In this study, bounce points are detected by leveraging the parabolic nature of the ball's motion trajectory. A bounce is inferred when the ball deviates from a previously fitted parabolic curve, indicating contact with the table surface and the start of a new motion path.

This system specifically focuses on detecting the first bounce point of a rightward-moving trajectory, as the ball is consistently served from the right side. Subsequent bounces are not considered in this analysis.

To determine if a bounce has occurred, the system compares the vertical deviation between the predicted trajectory and the actual observed ball position. A bounce is registered if this deviation exceeds a predefined threshold. To avoid false positives from paddle swings or noise, only detections with consistent rightward motion are evaluated.

The full algorithm, including parabolic equation fitting and bounce coordinate estimation, follows the approach detailed in a related work: "Table Tennis Trajectory Landing Point and Speed Analysis System", which can be referenced for the complete mathematical formulation and detection logic.


Experimental Results

In this study, we conducted experiments using video footage recorded in the Smart Table Tennis Classroom at National Chung Hsing University, capturing the launching process of an automatic ball-serving machine. An overview of the experimental setup, including the camera position and ball-serving machine, is shown in Figure 11. The resulting dataset covers a variety of ball trajectory scenarios. The proposed system, based on YOLOv7 and the trajectory management mechanism, was evaluated for its adaptability to high-speed motion and its processing efficiency.

Figure_11
Figure 11. Experimental setup in the Smart Table Tennis Classroom at National Chung Hsing University.

Runtime Evaluation

To evaluate the system’s real-time performance, we measured the processing time required to analyze a test video. As shown in Table 1, the system successfully completed trajectory tracking and bounce classification in approximately one-third of the total video duration, demonstrating excellent computational efficiency.

In the case of a 1-minute and 31-second input video, the YOLOv7 detection module achieved a rate of 58.1 frames per second (FPS), enabling reliable real-time ball localization. These detections were then fed into the trajectory tracking module, which analyzed bounding box aspect ratios, movement direction, distances, and IoU across consecutive frames. The system was able to accurately construct or update trajectories and identify bounce points as the ball deviated from its parabolic motion.

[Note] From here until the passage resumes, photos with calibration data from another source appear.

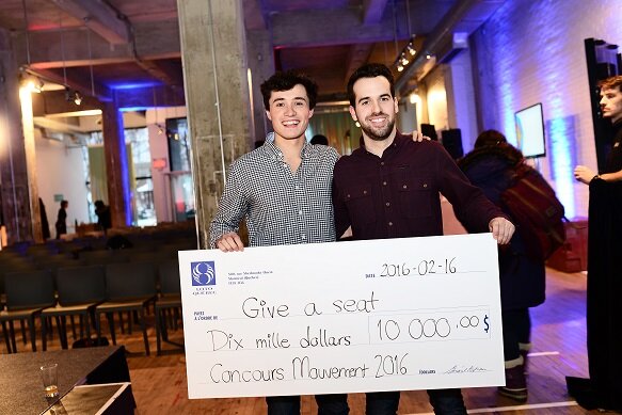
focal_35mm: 35
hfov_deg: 54.4
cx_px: 311
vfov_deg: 37.9
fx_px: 605
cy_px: 208
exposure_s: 1/40
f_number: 3.2
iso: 320
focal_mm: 35
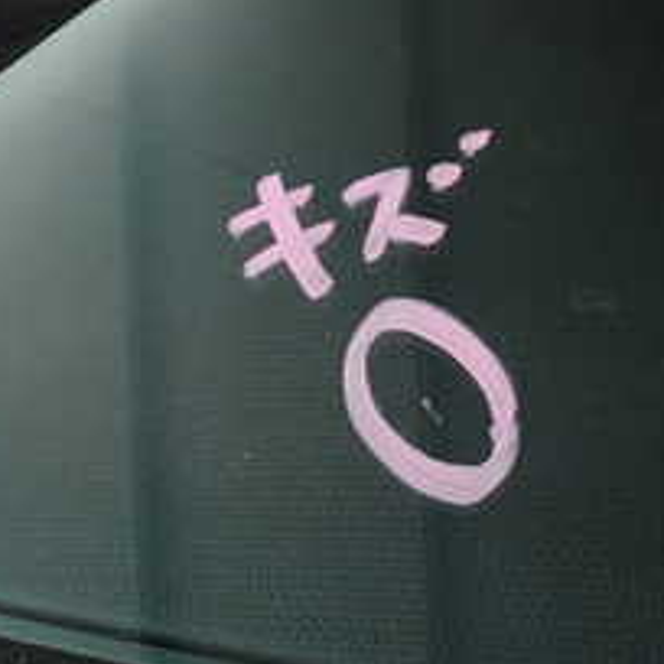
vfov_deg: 26.3
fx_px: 1411
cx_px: 153
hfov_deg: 26.1
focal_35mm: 65
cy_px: 205
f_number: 2.8
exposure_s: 1/100
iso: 100
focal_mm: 4.5
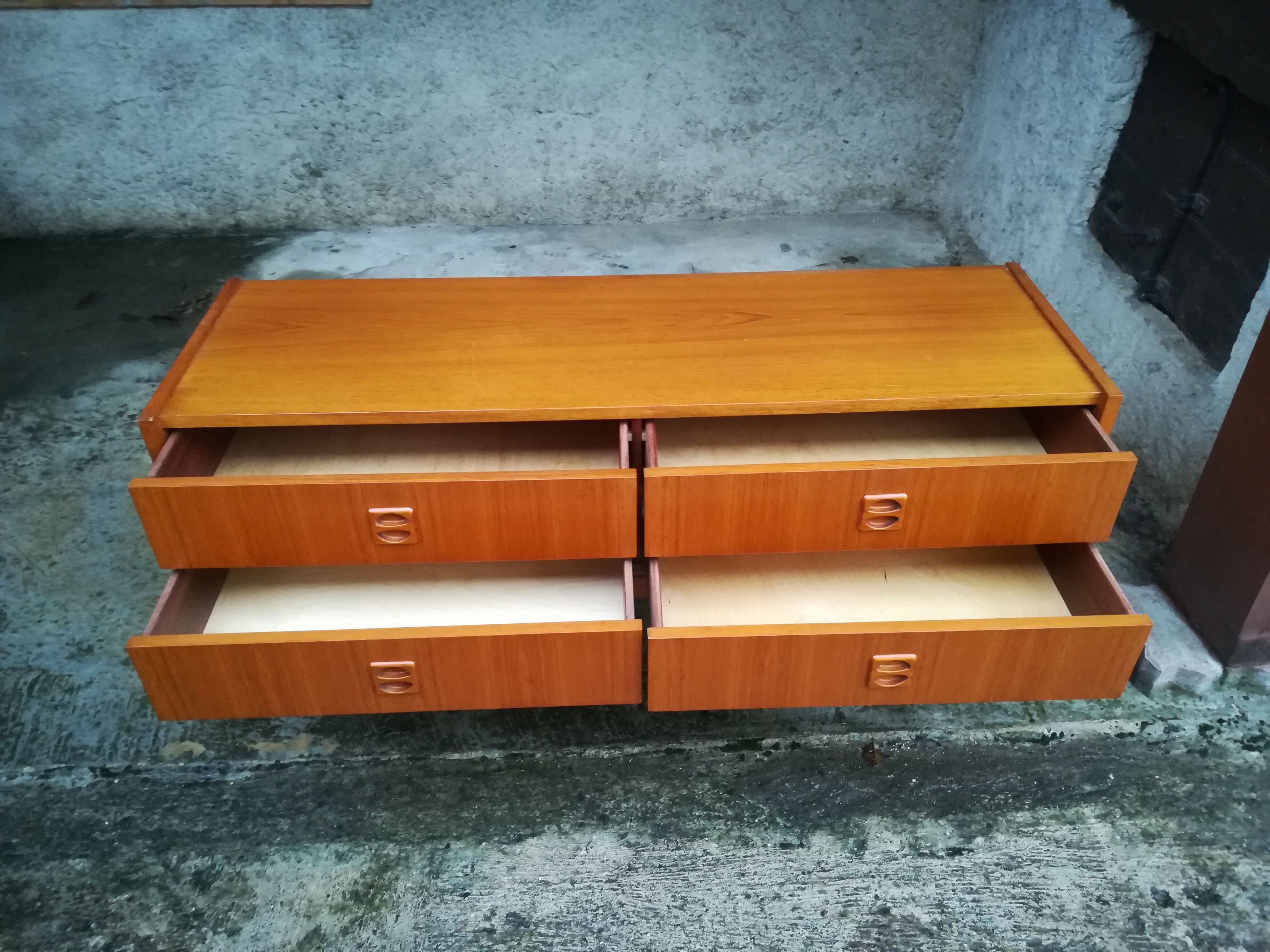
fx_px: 954
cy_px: 476
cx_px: 635
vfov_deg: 53.1
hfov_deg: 67.3
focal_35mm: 26
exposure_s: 1/14.3
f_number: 2.2
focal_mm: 3.83
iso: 640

The full process took 39 seconds, completing the tracking and classification of all detected trajectories, and demonstrating that the proposed method can handle high-speed sports scenarios with both accuracy and efficiency.

Table 1. System processing time

Video LengthYOLO FPSBall Trajectory TrackingTotal Processing Time
1 min 31 sec58.1 FPS39 sec39 sec

Result Visualization

Through the integration of the trajectory management mechanism and bounce point detection, the system successfully identified landing positions and classified each shot as either a valid hit or an error. Examples of these classifications can be observed in the experimental results video.

When no new detections are added to a trajectory for six consecutive frames, the system determines that the trajectory has ended. Based on the direction of motion at the final point, the system further classifies the outcome as either an out-of-bounds shot or a miss. These cases are also demonstrated in the video visualization.

In addition to trajectory tracking and classification, a simple scoring mechanism was implemented to simulate a competitive match setting. Each round consists of four serves, and if all four result in valid hits, the player earns one point; otherwise, the point is awarded to the ball-serving machine. A total of seven rounds were conducted. The final score is displayed at the top of the video, while shot classifications appear in the top-left corner, providing immediate feedback and enhancing the system’s application value in smart table tennis training and match analysis.